> _Task_
Write out every line of the data below with no changes, additions, or omissions.

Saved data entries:

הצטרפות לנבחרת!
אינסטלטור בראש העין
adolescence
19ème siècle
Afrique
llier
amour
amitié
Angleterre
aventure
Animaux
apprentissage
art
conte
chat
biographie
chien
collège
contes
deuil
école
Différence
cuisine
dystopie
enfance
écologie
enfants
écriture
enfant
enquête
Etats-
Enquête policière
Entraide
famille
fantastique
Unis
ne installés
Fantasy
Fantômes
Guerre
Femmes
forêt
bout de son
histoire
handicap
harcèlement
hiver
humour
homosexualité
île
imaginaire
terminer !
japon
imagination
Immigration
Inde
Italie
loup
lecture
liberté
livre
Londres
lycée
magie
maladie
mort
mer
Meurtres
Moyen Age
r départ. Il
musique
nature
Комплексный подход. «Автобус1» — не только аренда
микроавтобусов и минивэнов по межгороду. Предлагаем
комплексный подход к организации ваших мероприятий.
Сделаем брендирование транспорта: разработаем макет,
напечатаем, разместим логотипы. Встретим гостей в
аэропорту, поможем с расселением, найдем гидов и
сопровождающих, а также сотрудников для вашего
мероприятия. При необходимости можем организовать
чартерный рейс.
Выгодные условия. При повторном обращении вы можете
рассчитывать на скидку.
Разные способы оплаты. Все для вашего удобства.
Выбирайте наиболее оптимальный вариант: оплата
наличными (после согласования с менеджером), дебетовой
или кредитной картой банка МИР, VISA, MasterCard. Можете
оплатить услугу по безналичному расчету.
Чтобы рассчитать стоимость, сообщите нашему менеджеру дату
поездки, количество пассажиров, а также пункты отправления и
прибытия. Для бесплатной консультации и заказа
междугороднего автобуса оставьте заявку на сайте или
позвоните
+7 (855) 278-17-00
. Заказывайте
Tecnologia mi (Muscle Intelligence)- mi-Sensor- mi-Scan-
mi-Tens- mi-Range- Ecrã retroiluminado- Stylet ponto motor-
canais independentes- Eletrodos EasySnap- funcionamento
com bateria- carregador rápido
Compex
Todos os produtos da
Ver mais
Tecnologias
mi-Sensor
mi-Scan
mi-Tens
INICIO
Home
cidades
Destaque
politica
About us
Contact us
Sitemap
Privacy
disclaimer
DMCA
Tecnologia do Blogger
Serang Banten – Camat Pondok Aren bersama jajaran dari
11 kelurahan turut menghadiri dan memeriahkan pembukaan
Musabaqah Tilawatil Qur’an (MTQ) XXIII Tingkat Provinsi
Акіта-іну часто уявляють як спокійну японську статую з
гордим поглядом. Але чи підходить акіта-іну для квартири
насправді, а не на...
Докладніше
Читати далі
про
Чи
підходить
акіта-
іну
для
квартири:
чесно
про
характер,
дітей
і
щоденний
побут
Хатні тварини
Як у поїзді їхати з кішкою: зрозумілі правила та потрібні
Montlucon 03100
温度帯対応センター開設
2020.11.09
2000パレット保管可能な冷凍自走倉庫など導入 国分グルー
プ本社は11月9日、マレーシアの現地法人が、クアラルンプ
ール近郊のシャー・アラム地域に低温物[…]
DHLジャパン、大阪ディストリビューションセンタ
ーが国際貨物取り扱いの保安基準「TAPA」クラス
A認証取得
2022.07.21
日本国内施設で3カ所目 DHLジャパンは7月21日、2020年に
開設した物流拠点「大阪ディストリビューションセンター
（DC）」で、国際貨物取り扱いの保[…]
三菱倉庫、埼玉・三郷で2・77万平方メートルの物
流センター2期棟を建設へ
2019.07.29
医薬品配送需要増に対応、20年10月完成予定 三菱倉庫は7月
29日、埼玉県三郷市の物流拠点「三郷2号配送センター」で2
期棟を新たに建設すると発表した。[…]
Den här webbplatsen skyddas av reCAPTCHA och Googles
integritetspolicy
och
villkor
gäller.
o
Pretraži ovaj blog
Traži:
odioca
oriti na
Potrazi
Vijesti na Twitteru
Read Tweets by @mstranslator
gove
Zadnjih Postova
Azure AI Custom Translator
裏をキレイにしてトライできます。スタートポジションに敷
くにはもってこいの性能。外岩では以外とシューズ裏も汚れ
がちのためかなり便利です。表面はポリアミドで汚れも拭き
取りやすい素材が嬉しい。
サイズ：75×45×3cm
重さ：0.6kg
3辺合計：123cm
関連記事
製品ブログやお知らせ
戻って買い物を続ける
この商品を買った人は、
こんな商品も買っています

> _Written answer_
הצטרפות לנבחרת!
אינסטלטור בראש העין
adolescence
19ème siècle
Afrique
llier
amour
amitié
Angleterre
aventure
Animaux
apprentissage
art
conte
chat
biographie
chien
collège
contes
deuil
école
Différence
cuisine
dystopie
enfance
écologie
enfants
écriture
enfant
enquête
Etats-
Enquête policière
Entraide
famille
fantastique
Unis
ne installés
Fantasy
Fantômes
Guerre
Femmes
forêt
bout de son
histoire
handicap
harcèlement
hiver
humour
homosexualité
île
imaginaire
terminer !
japon
imagination
Immigration
Inde
Italie
loup
lecture
liberté
livre
Londres
lycée
magie
maladie
mort
mer
Meurtres
Moyen Age
r départ. Il
musique
nature
Комплексный подход. «Автобус1» — не только аренда
микроавтобусов и минивэнов по межгороду. Предлагаем
комплексный подход к организации ваших мероприятий.
Сделаем брендирование транспорта: разработаем макет,
напечатаем, разместим логотипы. Встретим гостей в
аэропорту, поможем с расселением, найдем гидов и
сопровождающих, а также сотрудников для вашего
мероприятия. При необходимости можем организовать
чартерный рейс.
Выгодные условия. При повторном обращении вы можете
рассчитывать на скидку.
Разные способы оплаты. Все для вашего удобства.
Выбирайте наиболее оптимальный вариант: оплата
наличными (после согласования с менеджером), дебетовой
или кредитной картой банка МИР, VISA, MasterCard. Можете
оплатить услугу по безналичному расчету.
Чтобы рассчитать стоимость, сообщите нашему менеджеру дату
поездки, количество пассажиров, а также пункты отправления и
прибытия. Для бесплатной консультации и заказа
междугороднего автобуса оставьте заявку на сайте или
позвоните
+7 (855) 278-17-00
. Заказывайте
Tecnologia mi (Muscle Intelligence)- mi-Sensor- mi-Scan-
mi-Tens- mi-Range- Ecrã retroiluminado- Stylet ponto motor-
canais independentes- Eletrodos EasySnap- funcionamento
com bateria- carregador rápido
Compex
Todos os produtos da
Ver mais
Tecnologias
mi-Sensor
mi-Scan
mi-Tens
INICIO
Home
cidades
Destaque
politica
About us
Contact us
Sitemap
Privacy
disclaimer
DMCA
Tecnologia do Blogger
Serang Banten – Camat Pondok Aren bersama jajaran dari
11 kelurahan turut menghadiri dan memeriahkan pembukaan
Musabaqah Tilawatil Qur’an (MTQ) XXIII Tingkat Provinsi
Акіта-іну часто уявляють як спокійну японську статую з
гордим поглядом. Але чи підходить акіта-іну для квартири
насправді, а не на...
Докладніше
Читати далі
про
Чи
підходить
акіта-
іну
для
квартири:
чесно
про
характер,
дітей
і
щоденний
побут
Хатні тварини
Як у поїзді їхати з кішкою: зрозумілі правила та потрібні
Montlucon 03100
温度帯対応センター開設
2020.11.09
2000パレット保管可能な冷凍自走倉庫など導入 国分グルー
プ本社は11月9日、マレーシアの現地法人が、クアラルンプ
ール近郊のシャー・アラム地域に低温物[…]
DHLジャパン、大阪ディストリビューションセンタ
ーが国際貨物取り扱いの保安基準「TAPA」クラス
A認証取得
2022.07.21
日本国内施設で3カ所目 DHLジャパンは7月21日、2020年に
開設した物流拠点「大阪ディストリビューションセンター
（DC）」で、国際貨物取り扱いの保[…]
三菱倉庫、埼玉・三郷で2・77万平方メートルの物
流センター2期棟を建設へ
2019.07.29
医薬品配送需要増に対応、20年10月完成予定 三菱倉庫は7月
29日、埼玉県三郷市の物流拠点「三郷2号配送センター」で2
期棟を新たに建設すると発表した。[…]
Den här webbplatsen skyddas av reCAPTCHA och Googles
integritetspolicy
och
villkor
gäller.
o
Pretraži ovaj blog
Traži:
odioca
oriti na
Potrazi
Vijesti na Twitteru
Read Tweets by @mstranslator
gove
Zadnjih Postova
Azure AI Custom Translator
裏をキレイにしてトライできます。スタートポジションに敷
くにはもってこいの性能。外岩では以外とシューズ裏も汚れ
がちのためかなり便利です。表面はポリアミドで汚れも拭き
取りやすい素材が嬉しい。
サイズ：75×45×3cm
重さ：0.6kg
3辺合計：123cm
関連記事
製品ブログやお知らせ
戻って買い物を続ける
この商品を買った人は、
こんな商品も買っています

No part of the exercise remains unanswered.